The Filing
OpenAI has submitted a confidential S-1 registration statement to the Securities and Exchange Commission, the company confirmed on June 9, 2026. The move initiates the formal process for a public offering, though it does not set a timeline or price.
"We expect it to leak so we're just announcing it," the company said in a statement — a line that is either admirably candid or a very polished version of candor, depending on your priors.
Confidential filings, permitted under the JOBS Act for emerging growth companies and certain others, allow issuers to work through SEC comments before exposing their financials to competitors and the public. OpenAI's numbers will remain private until the company files publicly, which typically happens at least 15 days before a roadshow.
What the Filing Actually Signals
The S-1 submission is a procedural milestone, not a valuation event. It means OpenAI has engaged underwriters, assembled the legal and accounting infrastructure for a public company, and is prepared to defend its financials to SEC reviewers.
What it does not mean: that an IPO is imminent, that the offering price reflects any particular valuation, or that the business is ready for the scrutiny that comes with quarterly reporting obligations.

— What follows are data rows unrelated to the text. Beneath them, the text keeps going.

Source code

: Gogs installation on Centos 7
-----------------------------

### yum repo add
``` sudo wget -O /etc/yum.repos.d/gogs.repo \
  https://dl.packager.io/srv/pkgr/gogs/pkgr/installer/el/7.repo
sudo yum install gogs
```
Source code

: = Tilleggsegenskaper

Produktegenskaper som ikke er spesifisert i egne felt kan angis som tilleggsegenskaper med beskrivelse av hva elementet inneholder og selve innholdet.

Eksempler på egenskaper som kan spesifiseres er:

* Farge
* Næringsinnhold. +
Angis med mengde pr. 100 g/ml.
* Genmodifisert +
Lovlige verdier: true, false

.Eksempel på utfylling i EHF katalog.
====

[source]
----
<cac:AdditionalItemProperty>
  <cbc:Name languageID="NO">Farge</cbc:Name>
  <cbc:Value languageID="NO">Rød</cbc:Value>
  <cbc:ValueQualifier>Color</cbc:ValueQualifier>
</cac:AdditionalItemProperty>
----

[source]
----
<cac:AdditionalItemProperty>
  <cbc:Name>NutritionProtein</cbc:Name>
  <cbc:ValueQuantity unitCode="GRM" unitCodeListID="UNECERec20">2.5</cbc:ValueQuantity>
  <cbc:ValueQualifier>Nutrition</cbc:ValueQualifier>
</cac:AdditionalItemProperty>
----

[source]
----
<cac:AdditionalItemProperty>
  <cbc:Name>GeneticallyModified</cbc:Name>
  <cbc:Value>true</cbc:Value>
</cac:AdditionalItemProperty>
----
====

OpenAI was last valued at $300 billion in a private funding round earlier in 2026 — a figure that requires the company to eventually generate profits at a scale that would make it one of the most valuable businesses in history. The S-1, when public, will be the first document that lets outside analysts stress-test those assumptions with actual numbers.
The Structural Backdrop
The filing comes after OpenAI completed its conversion from a capped-profit LLC structure to a for-profit public benefit corporation — a reorganization that was itself a prerequisite for a conventional IPO. Under the old structure, investor returns were capped at a multiple of invested capital, which made standard equity markets an awkward fit.
The new structure removes that ceiling, but it also changes the governance dynamics that OpenAI's nonprofit board previously held. How the company describes those governance arrangements in its S-1 will be worth reading carefully.
What to Watch
The confidential filing buys OpenAI time and optionality. Markets can move; the SEC review process can surface issues; a company can withdraw. The announcement today is a signal of intent, not a commitment.
When the public S-1 does arrive, the line items that will matter most are revenue growth rate, operating losses, the terms of its compute arrangements with Microsoft, and how it accounts for the relationship between its nonprofit parent and the new for-profit entity. Those disclosures will do more to define OpenAI's public market story than any valuation figure attached to a private round.